(INFORMATION)
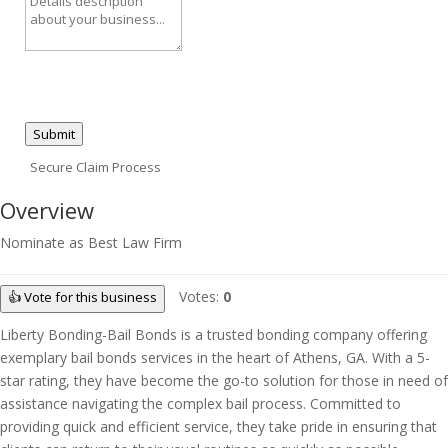
Submit
Secure Claim Process
Overview
Nominate as Best Law Firm
Votes:
0
👍 Vote for this business
Liberty Bonding-Bail Bonds is a trusted bonding company offering
exemplary bail bonds services in the heart of Athens, GA. With a 5-
star rating, they have become the go-to solution for those in need of
assistance navigating the complex bail process. Committed to
providing quick and efficient service, they take pride in ensuring that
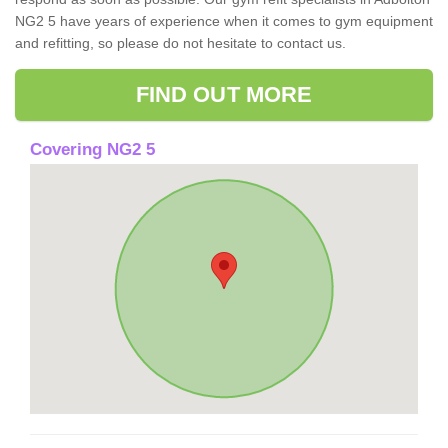
NG2 5 have years of experience when it comes to gym equipment
and refitting, so please do not hesitate to contact us.
FIND OUT MORE
Covering NG2 5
(End INFORMATION)
WHAT NEEDS TO BE DONE
Set down again, exactly, the lines from the one with "providing quick and" to the last line of the data, both included and pictures excluded.

ANSWER SPACE
providing quick and efficient service, they take pride in ensuring that
NG2 5 have years of experience when it comes to gym equipment
and refitting, so please do not hesitate to contact us.
FIND OUT MORE
Covering NG2 5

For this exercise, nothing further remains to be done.